## WHAT YOU HAVE TO DO
Please quote every line of the records below word for word.

==== DATASET EXTRACT ====

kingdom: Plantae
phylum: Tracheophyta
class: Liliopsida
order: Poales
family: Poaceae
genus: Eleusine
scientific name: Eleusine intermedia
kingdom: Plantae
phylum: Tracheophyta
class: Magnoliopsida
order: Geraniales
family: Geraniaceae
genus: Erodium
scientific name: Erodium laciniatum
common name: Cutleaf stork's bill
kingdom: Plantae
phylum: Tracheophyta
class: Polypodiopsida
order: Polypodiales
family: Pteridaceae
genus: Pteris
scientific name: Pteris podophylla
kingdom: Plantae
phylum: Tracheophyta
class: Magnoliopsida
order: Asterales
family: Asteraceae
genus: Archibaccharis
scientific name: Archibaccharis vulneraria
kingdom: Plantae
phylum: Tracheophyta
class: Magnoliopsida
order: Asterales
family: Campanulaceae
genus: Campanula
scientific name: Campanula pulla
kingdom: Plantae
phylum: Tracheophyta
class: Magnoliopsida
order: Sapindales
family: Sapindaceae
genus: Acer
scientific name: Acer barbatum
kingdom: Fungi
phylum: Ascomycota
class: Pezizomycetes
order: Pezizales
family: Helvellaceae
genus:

====

## RIGHT ANSWER
kingdom: Plantae
phylum: Tracheophyta
class: Liliopsida
order: Poales
family: Poaceae
genus: Eleusine
scientific name: Eleusine intermedia
kingdom: Plantae
phylum: Tracheophyta
class: Magnoliopsida
order: Geraniales
family: Geraniaceae
genus: Erodium
scientific name: Erodium laciniatum
common name: Cutleaf stork's bill
kingdom: Plantae
phylum: Tracheophyta
class: Polypodiopsida
order: Polypodiales
family: Pteridaceae
genus: Pteris
scientific name: Pteris podophylla
kingdom: Plantae
phylum: Tracheophyta
class: Magnoliopsida
order: Asterales
family: Asteraceae
genus: Archibaccharis
scientific name: Archibaccharis vulneraria
kingdom: Plantae
phylum: Tracheophyta
class: Magnoliopsida
order: Asterales
family: Campanulaceae
genus: Campanula
scientific name: Campanula pulla
kingdom: Plantae
phylum: Tracheophyta
class: Magnoliopsida
order: Sapindales
family: Sapindaceae
genus: Acer
scientific name: Acer barbatum
kingdom: Fungi
phylum: Ascomycota
class: Pezizomycetes
order: Pezizales
family: Helvellaceae
genus:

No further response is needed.